I have another dataframe named SD_Coffee that has 3 variables: name (object), latitude (float64), longitude (float64). It's a list of coffee shop names, and their coordinates.
I want to add another variable to SD_apartments called coffee_count that would have the number of coffee shop locations listed in my SD_coffee dataframe that are within x (for example, 300) meters from each apartment listed in SD_apartments.
Here is a setup of the code I'm working with:
import pandas as pd
import geopy.distance
from geopy.distance import geodesic
data = [['Insomnia', 32.784782, -117.129130], ['Starbucks', 32.827521, -117.139966], ['Dunkin', 32.778519, -117.154720]]
data1 = [['DreamAPT', 32.822090, -117.184200], ['OKAPT', 32.748081, -117.130691], ['BadAPT', 32.786886, -117.097536]]
SD_Coffee = pd.DataFrame(data, columns = ['name', 'latitude', 'longitude'])
SD_Apartments = pd.DataFrame(data1, columns = ['name', 'latitude', 'longitude'])
Here is the code I'm attempting to use to accomplish my goal:
def geodesic_pd(df1, df2_row):
return [(geodesic([tuple(x) for x in row.values], [tuple(x) for x in df2_row.values]).m for row in df1)]

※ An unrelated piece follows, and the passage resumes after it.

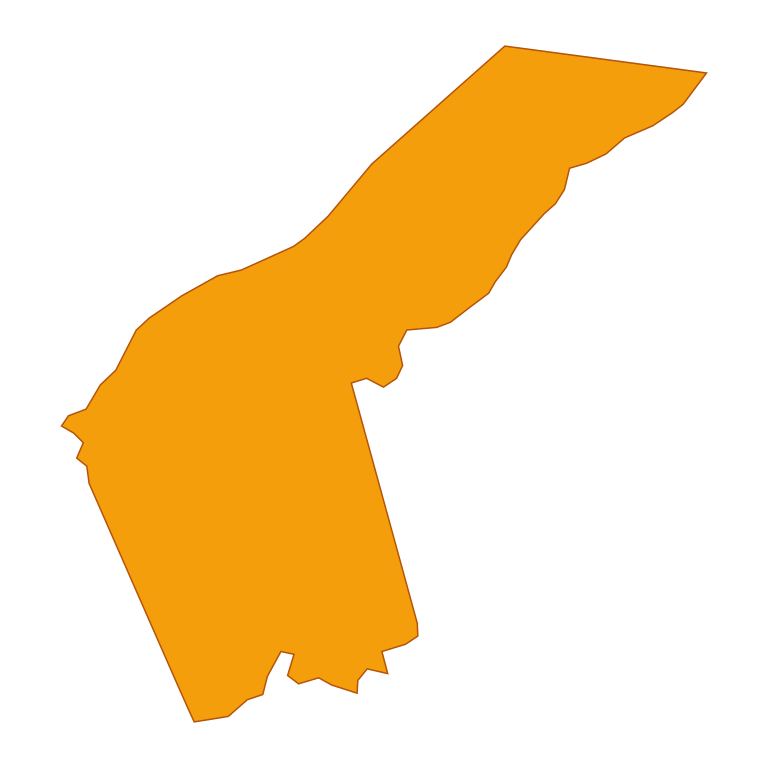 the district of Taboleiro Grande, Rio Grande do Norte, Brazil
{"feature_id": "56859067B31995053212308", "entity_name": "Taboleiro Grande", "entity_type": "district", "adm_level": 2, "iso_a3": "BRA", "parent_name": "Brazil", "parent_adm1": "Rio Grande do Norte", "projection": "robinson", "projection_center": [-38.046, -5.936], "detail": "fine", "context": "isolated", "style": "filled", "palette": "amber", "viewbox_px": 768, "rotation_deg": 0, "n_neighbors": 0, "source": "geoboundaries", "source_scale": "gbopen_adm2", "svg_char_len": 938}
<svg xmlns="http://www.w3.org/2000/svg" viewBox="0 0 768 768"><path d="M194.2,721.9L228.3,716.4L247.3,699.7L262.8,694.5L267.4,676.3L280.9,651.5L294.0,654.3L287.6,675.5L298.6,683.8L318.7,677.8L331.8,685.1L357.1,693.2L357.8,680.4L367.2,668.9L387.7,673.6L381.9,651.5L405.6,644.2L417.8,636.1L417.3,623.3L351.3,383.0L366.5,378.3L383.5,387.1L396.6,378.3L402.6,365.5L398.5,346.2L406.8,330.0L436.7,327.4L450.5,322.2L469.8,307.3L488.7,293.2L495.3,281.7L506.4,267.1L511.7,254.6L520.6,239.7L544.3,213.6L555.4,203.7L564.4,189.6L569.6,168.2L586.7,163.2L606.2,153.8L624.6,137.9L652.9,125.7L672.5,112.6L683.1,104.3L706.5,73.0L504.8,46.1L371.8,164.0L328.1,216.2L304.6,238.4L293.4,246.5L241.4,270.0L217.7,275.7L181.8,295.8L149.3,318.0L136.2,330.2L115.8,370.2L100.3,385.0L86.1,409.1L68.4,415.8L61.5,426.0L73.7,433.1L83.3,442.7L76.7,458.1L86.8,466.2L89.1,483.4L176.5,682.5L188.9,710.4L194.2,721.9Z" fill="#f59e0b" stroke="#b45309" stroke-width="1.5"/></svg>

SD_Apartments['coffee_count'] = pd.Series([(sum(geodesic_pd(SD_Coffee[['latitude', 'longitude']], row) < 300) for row in SD_Apartments[['latitude', 'longitude']])])
If you run it and print SD_Apartments, you will see that SD_Apartments looks like:
name ... coffee_count
0 DreamAPT ... <generator object <genexpr> at 0x000002E178849...
1 OKAPT ... NaN
2 BadAPT ... NaN
This will probably help you:
import pandas as pd
df = pd.DataFrame({'geodesic': [1, 10, 8, 11, 20,2,2],'apartment': list('aaceeee')})
df.nsmallest(3, 'geodesic')
Another way of doing this is by using K-Nearest neighbors using the geodesic distance:
SKLearn-KNN
Assuming you are using pandas dataframes, you should be able to use something like this unless you have very large arrays -
import numpy as np
def geodesic_pd(df1, df2_row):
dist = []
for _, row in df1.iterrows():
dist.append(geodesic(tuple(row.values), tuple(df2_row.values)).m)
return np.array(dist)
SD_Apartments['coffee_count'] = SD_Apartments.apply(lambda row: sum(geodesic_pd(SD_Coffee[['latitude', 'longitude']], row[['latitude', 'longitude']]) < 300), axis =1)
The geodesic_pd functions extends the geodesic calculation to a dataframe from individual tuples to a dataframe, and the next statement calculates the number of coffee stores within 300 meters and stores them in a new column.
If you have large arrays, then you should combine KNN in order to only perform this operation over a subset of points.